## start

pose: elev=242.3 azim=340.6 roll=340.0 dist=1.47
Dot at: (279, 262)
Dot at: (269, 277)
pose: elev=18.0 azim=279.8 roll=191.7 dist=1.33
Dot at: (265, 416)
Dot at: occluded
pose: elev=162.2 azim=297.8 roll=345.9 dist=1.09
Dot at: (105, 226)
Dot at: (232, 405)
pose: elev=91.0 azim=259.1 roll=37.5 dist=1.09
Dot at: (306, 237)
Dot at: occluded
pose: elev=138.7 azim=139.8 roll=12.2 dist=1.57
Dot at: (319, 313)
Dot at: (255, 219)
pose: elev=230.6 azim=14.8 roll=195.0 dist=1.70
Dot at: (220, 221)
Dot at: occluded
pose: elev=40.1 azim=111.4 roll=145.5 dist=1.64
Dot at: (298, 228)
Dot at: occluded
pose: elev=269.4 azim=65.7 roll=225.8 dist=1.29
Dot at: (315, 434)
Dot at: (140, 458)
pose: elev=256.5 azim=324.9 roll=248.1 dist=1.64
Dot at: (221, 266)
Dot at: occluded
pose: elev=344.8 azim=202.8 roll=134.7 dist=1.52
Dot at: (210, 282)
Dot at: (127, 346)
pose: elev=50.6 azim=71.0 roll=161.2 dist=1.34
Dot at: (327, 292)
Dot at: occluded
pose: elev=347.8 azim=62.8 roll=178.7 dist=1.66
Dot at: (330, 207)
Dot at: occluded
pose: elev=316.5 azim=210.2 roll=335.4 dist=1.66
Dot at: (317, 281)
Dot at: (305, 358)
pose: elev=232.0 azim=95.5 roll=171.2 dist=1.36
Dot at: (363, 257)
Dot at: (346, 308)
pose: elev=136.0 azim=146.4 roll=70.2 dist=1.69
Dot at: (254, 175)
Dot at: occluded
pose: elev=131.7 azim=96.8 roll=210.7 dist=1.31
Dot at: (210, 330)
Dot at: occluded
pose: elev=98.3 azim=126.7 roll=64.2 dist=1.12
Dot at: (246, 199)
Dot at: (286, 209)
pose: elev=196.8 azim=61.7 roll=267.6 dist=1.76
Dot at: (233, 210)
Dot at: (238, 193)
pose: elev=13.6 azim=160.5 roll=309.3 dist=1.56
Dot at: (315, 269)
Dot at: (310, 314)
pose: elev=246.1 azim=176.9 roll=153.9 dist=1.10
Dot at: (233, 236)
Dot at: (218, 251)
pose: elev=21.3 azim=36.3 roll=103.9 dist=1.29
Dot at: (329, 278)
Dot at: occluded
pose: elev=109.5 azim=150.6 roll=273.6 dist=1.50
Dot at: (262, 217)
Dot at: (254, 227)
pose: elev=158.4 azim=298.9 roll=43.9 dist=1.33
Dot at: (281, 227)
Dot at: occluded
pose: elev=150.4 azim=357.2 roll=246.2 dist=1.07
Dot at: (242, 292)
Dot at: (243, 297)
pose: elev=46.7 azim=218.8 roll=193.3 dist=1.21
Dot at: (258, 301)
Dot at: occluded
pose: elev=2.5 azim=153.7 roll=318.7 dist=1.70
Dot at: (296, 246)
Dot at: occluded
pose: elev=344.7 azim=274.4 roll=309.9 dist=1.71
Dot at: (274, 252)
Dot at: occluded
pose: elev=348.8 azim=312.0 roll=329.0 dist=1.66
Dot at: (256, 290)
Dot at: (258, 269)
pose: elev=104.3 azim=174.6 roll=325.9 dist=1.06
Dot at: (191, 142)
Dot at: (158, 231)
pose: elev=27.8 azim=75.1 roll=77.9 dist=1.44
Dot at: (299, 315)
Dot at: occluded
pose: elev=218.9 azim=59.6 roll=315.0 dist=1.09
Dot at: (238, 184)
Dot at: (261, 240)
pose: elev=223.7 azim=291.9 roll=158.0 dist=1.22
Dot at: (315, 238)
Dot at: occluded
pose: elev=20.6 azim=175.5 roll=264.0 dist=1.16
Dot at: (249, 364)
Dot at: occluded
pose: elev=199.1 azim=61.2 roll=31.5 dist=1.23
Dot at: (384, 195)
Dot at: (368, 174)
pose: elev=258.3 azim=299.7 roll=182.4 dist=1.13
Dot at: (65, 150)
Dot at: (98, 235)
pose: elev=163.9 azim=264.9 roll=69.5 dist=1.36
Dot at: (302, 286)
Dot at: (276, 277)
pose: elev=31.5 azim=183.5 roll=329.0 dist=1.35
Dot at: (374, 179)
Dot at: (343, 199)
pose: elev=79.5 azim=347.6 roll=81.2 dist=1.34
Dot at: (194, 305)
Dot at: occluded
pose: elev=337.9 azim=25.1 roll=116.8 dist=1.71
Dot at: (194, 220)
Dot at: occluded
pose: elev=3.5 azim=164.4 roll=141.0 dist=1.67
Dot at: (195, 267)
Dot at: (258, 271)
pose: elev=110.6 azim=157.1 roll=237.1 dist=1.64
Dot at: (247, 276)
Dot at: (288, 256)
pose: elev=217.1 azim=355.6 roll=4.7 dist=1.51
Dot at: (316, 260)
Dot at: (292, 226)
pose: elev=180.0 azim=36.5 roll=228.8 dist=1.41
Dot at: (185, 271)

## end

Aim of the exercise
Render every line of the records above as one string in a JSON list, leaving out blank lines.

Response for this exercise
[
  "pose: elev=242.3 azim=340.6 roll=340.0 dist=1.47",
  "Dot at: (279, 262)",
  "Dot at: (269, 277)",
  "pose: elev=18.0 azim=279.8 roll=191.7 dist=1.33",
  "Dot at: (265, 416)",
  "Dot at: occluded",
  "pose: elev=162.2 azim=297.8 roll=345.9 dist=1.09",
  "Dot at: (105, 226)",
  "Dot at: (232, 405)",
  "pose: elev=91.0 azim=259.1 roll=37.5 dist=1.09",
  "Dot at: (306, 237)",
  "Dot at: occluded",
  "pose: elev=138.7 azim=139.8 roll=12.2 dist=1.57",
  "Dot at: (319, 313)",
  "Dot at: (255, 219)",
  "pose: elev=230.6 azim=14.8 roll=195.0 dist=1.70",
  "Dot at: (220, 221)",
  "Dot at: occluded",
  "pose: elev=40.1 azim=111.4 roll=145.5 dist=1.64",
  "Dot at: (298, 228)",
  "Dot at: occluded",
  "pose: elev=269.4 azim=65.7 roll=225.8 dist=1.29",
  "Dot at: (315, 434)",
  "Dot at: (140, 458)",
  "pose: elev=256.5 azim=324.9 roll=248.1 dist=1.64",
  "Dot at: (221, 266)",
  "Dot at: occluded",
  "pose: elev=344.8 azim=202.8 roll=134.7 dist=1.52",
  "Dot at: (210, 282)",
  "Dot at: (127, 346)",
  "pose: elev=50.6 azim=71.0 roll=161.2 dist=1.34",
  "Dot at: (327, 292)",
  "Dot at: occluded",
  "pose: elev=347.8 azim=62.8 roll=178.7 dist=1.66",
  "Dot at: (330, 207)",
  "Dot at: occluded",
  "pose: elev=316.5 azim=210.2 roll=335.4 dist=1.66",
  "Dot at: (317, 281)",
  "Dot at: (305, 358)",
  "pose: elev=232.0 azim=95.5 roll=171.2 dist=1.36",
  "Dot at: (363, 257)",
  "Dot at: (346, 308)",
  "pose: elev=136.0 azim=146.4 roll=70.2 dist=1.69",
  "Dot at: (254, 175)",
  "Dot at: occluded",
  "pose: elev=131.7 azim=96.8 roll=210.7 dist=1.31",
  "Dot at: (210, 330)",
  "Dot at: occluded",
  "pose: elev=98.3 azim=126.7 roll=64.2 dist=1.12",
  "Dot at: (246, 199)",
  "Dot at: (286, 209)",
  "pose: elev=196.8 azim=61.7 roll=267.6 dist=1.76",
  "Dot at: (233, 210)",
  "Dot at: (238, 193)",
  "pose: elev=13.6 azim=160.5 roll=309.3 dist=1.56",
  "Dot at: (315, 269)",
  "Dot at: (310, 314)",
  "pose: elev=246.1 azim=176.9 roll=153.9 dist=1.10",
  "Dot at: (233, 236)",
  "Dot at: (218, 251)",
  "pose: elev=21.3 azim=36.3 roll=103.9 dist=1.29",
  "Dot at: (329, 278)",
  "Dot at: occluded",
  "pose: elev=109.5 azim=150.6 roll=273.6 dist=1.50",
  "Dot at: (262, 217)",
  "Dot at: (254, 227)",
  "pose: elev=158.4 azim=298.9 roll=43.9 dist=1.33",
  "Dot at: (281, 227)",
  "Dot at: occluded",
  "pose: elev=150.4 azim=357.2 roll=246.2 dist=1.07",
  "Dot at: (242, 292)",
  "Dot at: (243, 297)",
  "pose: elev=46.7 azim=218.8 roll=193.3 dist=1.21",
  "Dot at: (258, 301)",
  "Dot at: occluded",
  "pose: elev=2.5 azim=153.7 roll=318.7 dist=1.70",
  "Dot at: (296, 246)",
  "Dot at: occluded",
  "pose: elev=344.7 azim=274.4 roll=309.9 dist=1.71",
  "Dot at: (274, 252)",
  "Dot at: occluded",
  "pose: elev=348.8 azim=312.0 roll=329.0 dist=1.66",
  "Dot at: (256, 290)",
  "Dot at: (258, 269)",
  "pose: elev=104.3 azim=174.6 roll=325.9 dist=1.06",
  "Dot at: (191, 142)",
  "Dot at: (158, 231)",
  "pose: elev=27.8 azim=75.1 roll=77.9 dist=1.44",
  "Dot at: (299, 315)",
  "Dot at: occluded",
  "pose: elev=218.9 azim=59.6 roll=315.0 dist=1.09",
  "Dot at: (238, 184)",
  "Dot at: (261, 240)",
  "pose: elev=223.7 azim=291.9 roll=158.0 dist=1.22",
  "Dot at: (315, 238)",
  "Dot at: occluded",
  "pose: elev=20.6 azim=175.5 roll=264.0 dist=1.16",
  "Dot at: (249, 364)",
  "Dot at: occluded",
  "pose: elev=199.1 azim=61.2 roll=31.5 dist=1.23",
  "Dot at: (384, 195)",
  "Dot at: (368, 174)",
  "pose: elev=258.3 azim=299.7 roll=182.4 dist=1.13",
  "Dot at: (65, 150)",
  "Dot at: (98, 235)",
  "pose: elev=163.9 azim=264.9 roll=69.5 dist=1.36",
  "Dot at: (302, 286)",
  "Dot at: (276, 277)",
  "pose: elev=31.5 azim=183.5 roll=329.0 dist=1.35",
  "Dot at: (374, 179)",
  "Dot at: (343, 199)",
  "pose: elev=79.5 azim=347.6 roll=81.2 dist=1.34",
  "Dot at: (194, 305)",
  "Dot at: occluded",
  "pose: elev=337.9 azim=25.1 roll=116.8 dist=1.71",
  "Dot at: (194, 220)",
  "Dot at: occluded",
  "pose: elev=3.5 azim=164.4 roll=141.0 dist=1.67",
  "Dot at: (195, 267)",
  "Dot at: (258, 271)",
  "pose: elev=110.6 azim=157.1 roll=237.1 dist=1.64",
  "Dot at: (247, 276)",
  "Dot at: (288, 256)",
  "pose: elev=217.1 azim=355.6 roll=4.7 dist=1.51",
  "Dot at: (316, 260)",
  "Dot at: (292, 226)",
  "pose: elev=180.0 azim=36.5 roll=228.8 dist=1.41",
  "Dot at: (185, 271)"
]